Your instructions.
Extend the lesson on solving quadratic and rational inequalities, starting right after its last sentence.

Extract provided.
=== Begin Enclosure ===

Lesson Objectives
• Demonstrate an understanding of inequalities and interval notation
• Learn how to solve a quadratic inequality
• Learn how to solve a rational inequality

## How to Solve Quadratic & Rational Inequalities

In this lesson, we will learn how to solve quadratic and rational inequalities. Let's begin with quadratic inequalities.

### Quadratic Inequalities

A quadratic inequality is of the form: $$ax^2 + bx + c > 0$$ Where a ≠ 0, and our ">" can be replaced with any inequality symbol.
To solve a quadratic inequality:
• Replace the inequality symbol with an equality symbol and solve the equation
• The solutions will give us the boundary points or endpoints
• These endpoints separate the solution regions from the non-solution regions
• Use the endpoints to set up intervals on the number line
• Substitute a test number from each interval into the original inequality
• If the test number makes the inequality true, the region that includes that test number is in the solution set
• If a test number makes the inequality false, the region that includes that test number is not in the solution set
• The endpoints are included for a non-strict inequality and excluded for a strict inequality
Let's take a look at an example.

=== End Enclosure ===

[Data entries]

=== Begin Enclosure ===

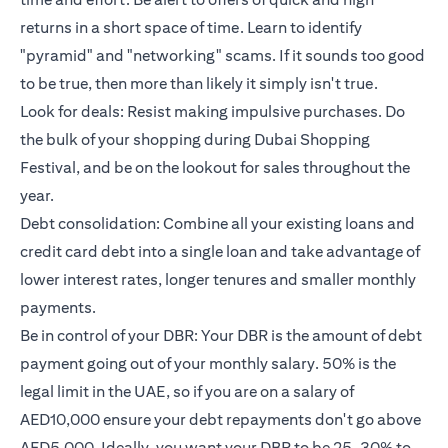
returns in a short space of time. Learn to identify
"pyramid" and "networking" scams. If it sounds too good
to be true, then more than likely it simply isn't true.
Look for deals: Resist making impulsive purchases. Do
the bulk of your shopping during Dubai Shopping
Festival, and be on the lookout for sales throughout the
year.
Debt consolidation: Combine all your existing loans and
credit card debt into a single loan and take advantage of
lower interest rates, longer tenures and smaller monthly
payments.
Be in control of your DBR: Your DBR is the amount of debt
payment going out of your monthly salary. 50% is the
legal limit in the UAE, so if you are on a salary of
AED10,000 ensure your debt repayments don't go above
AED5,000. Ideally, you want your DBR to be 25-30% to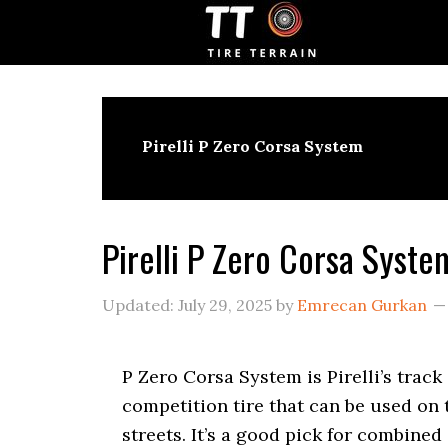
S
S
S
k
k
k
i
i
i
p
p
p
t
t
t
o
o
o
p
m
p
Pirelli P Zero Corsa System
r
a
r
i
i
i
m
n
m
a
c
a
Pirelli P Zero Corsa Syst
r
o
r
y
n
y
n
t
s
Updated:
July 29, 2025
by
Emrecan Gurkan
a
e
i
v
n
d
i
t
e
P Zero Corsa System is Pirelli’s track
g
b
competition tire that can be used on 
a
a
t
r
streets. It’s a good pick for combined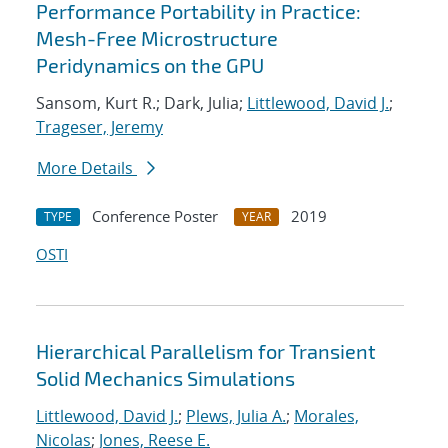
Performance Portability in Practice:
Mesh-Free Microstructure
Peridynamics on the GPU
Sansom, Kurt R.; Dark, Julia;
Littlewood, David J.
;
Trageser, Jeremy
More Details
Conference Poster
2019
TYPE
YEAR
OSTI
Hierarchical Parallelism for Transient
Solid Mechanics Simulations
Littlewood, David J.
;
Plews, Julia A.
;
Morales,
Nicolas
;
Jones, Reese E.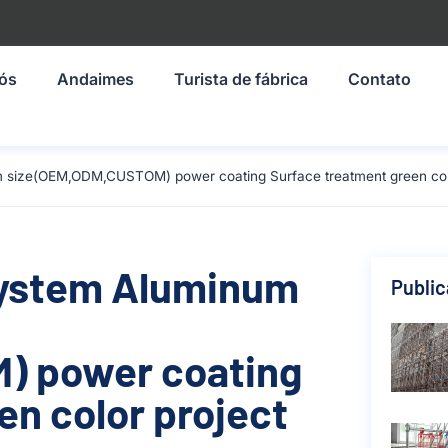
nós
Andaimes
Turista de fábrica
Contato
 size(OEM,ODM,CUSTOM) power coating Surface treatment green color
System Aluminum
Publi
) power coating
en color project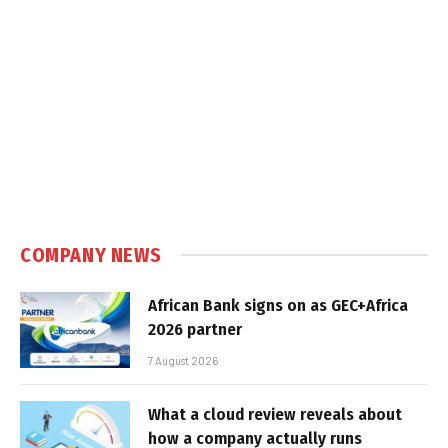
COMPANY NEWS
African Bank signs on as GEC+Africa
2026 partner
7 August 2026
What a cloud review reveals about
how a company actually runs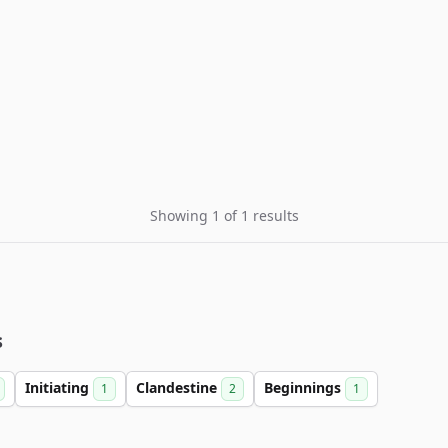
Showing 1 of 1 results
s
Initiating
Clandestine
Beginnings
1
2
1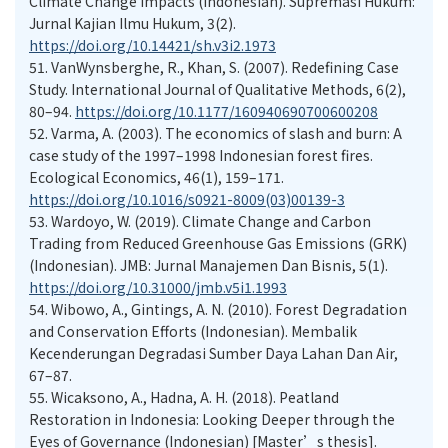
Climate Change Impacts (Indonesian). Supremasi Hukum:
Jurnal Kajian Ilmu Hukum, 3(2).
https://doi.org/10.14421/sh.v3i2.1973
51.
VanWynsberghe, R., Khan, S. (2007). Redefining Case
Study. International Journal of Qualitative Methods, 6(2),
80–94.
https://doi.org/10.1177/160940690700600208
52.
Varma, A. (2003). The economics of slash and burn: A
case study of the 1997–1998 Indonesian forest fires.
Ecological Economics, 46(1), 159–171.
https://doi.org/10.1016/s0921-8009(03)00139-3
53.
Wardoyo, W. (2019). Climate Change and Carbon
Trading from Reduced Greenhouse Gas Emissions (GRK)
(Indonesian). JMB: Jurnal Manajemen Dan Bisnis, 5(1).
https://doi.org/10.31000/jmb.v5i1.1993
54.
Wibowo, A., Gintings, A. N. (2010). Forest Degradation
and Conservation Efforts (Indonesian). Membalik
Kecenderungan Degradasi Sumber Daya Lahan Dan Air,
67–87.
55.
Wicaksono, A., Hadna, A. H. (2018). Peatland
Restoration in Indonesia: Looking Deeper through the
Eyes of Governance (Indonesian) [Master’s thesis].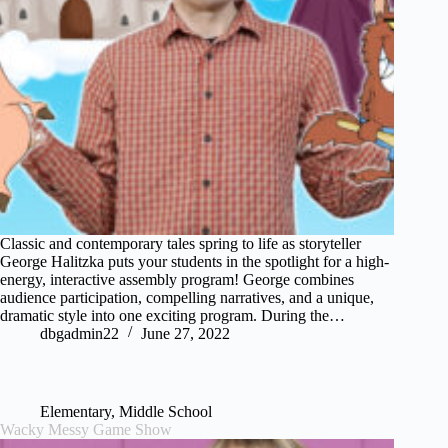
Classic and contemporary tales spring to life as storyteller
George Halitzka puts your students in the spotlight for a high-
energy, interactive assembly program! George combines
audience participation, compelling narratives, and a unique,
dramatic style into one exciting program. During the…
dbgadmin22
June 27, 2022
Elementary
,
Middle School
Wacky Messy Game Show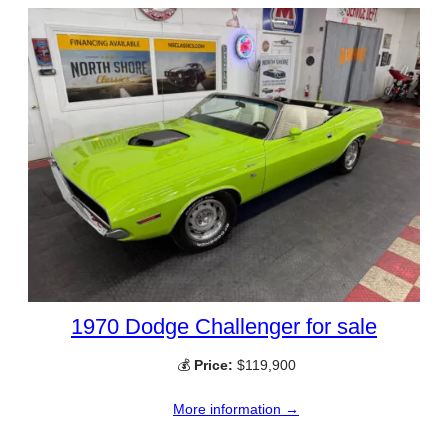
1970 Dodge Challenger for sale
💰
Price:
$119,900
More information →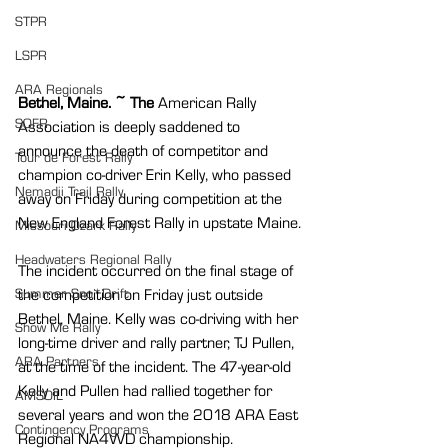
STPR
LSPR
ARA Regionals
Bethel, Maine. ~ The 
American Rally 
SOFR
Association is deeply saddened to 
announce the death of competitor and 
Tour de Forest Rally
champion co-driver Erin Kelly, who passed 
Nemadji Trail Rally
away on Friday during competition at the 
New England Forest Rally in upstate Maine.
Missouri Ozark Rally
Headwaters Regional Rally
The incident occurred on the final stage of 
the competition on Friday just outside 
Summer Sno*Drift
Bethel, Maine. Kelly was co-driving with her 
Show Me Rally
long-time driver and rally partner, TJ Pullen, 
ARA Partners
at the time of the incident. The 47-year-old 
Kelly and Pullen had rallied together for 
AMSOIL
several years and won the 2018 ARA East 
Contingency Programs
Regional NA4WD championship.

=== End Enclosure ===

Exercise output.
Example 1: Solve each inequality. $$x^2 - 5x - 6 > 0$$ Step 1) We will change this inequality into an equality and solve for x. $$x^2 - 5x - 6=0$$ $$(x - 6)(x + 1)=0$$ $$x=-1, 6$$ Step 2) Use the solutions to the equation in step 1 as the endpoints. These endpoints will allow us to set up intervals on the number line.
On the horizontal number line, we can set up three intervals: We have split the number line up into three intervals. One interval contains any number less than -1 and is labeled with the letter "A". The next interval is between -1 and 6. This interval is labeled with the letter "B". Lastly, we have an interval that consists of any number that is greater than 6. This interval is labeled with the letter "C".
Step 3) Substitute a test number from each interval into the original inequality.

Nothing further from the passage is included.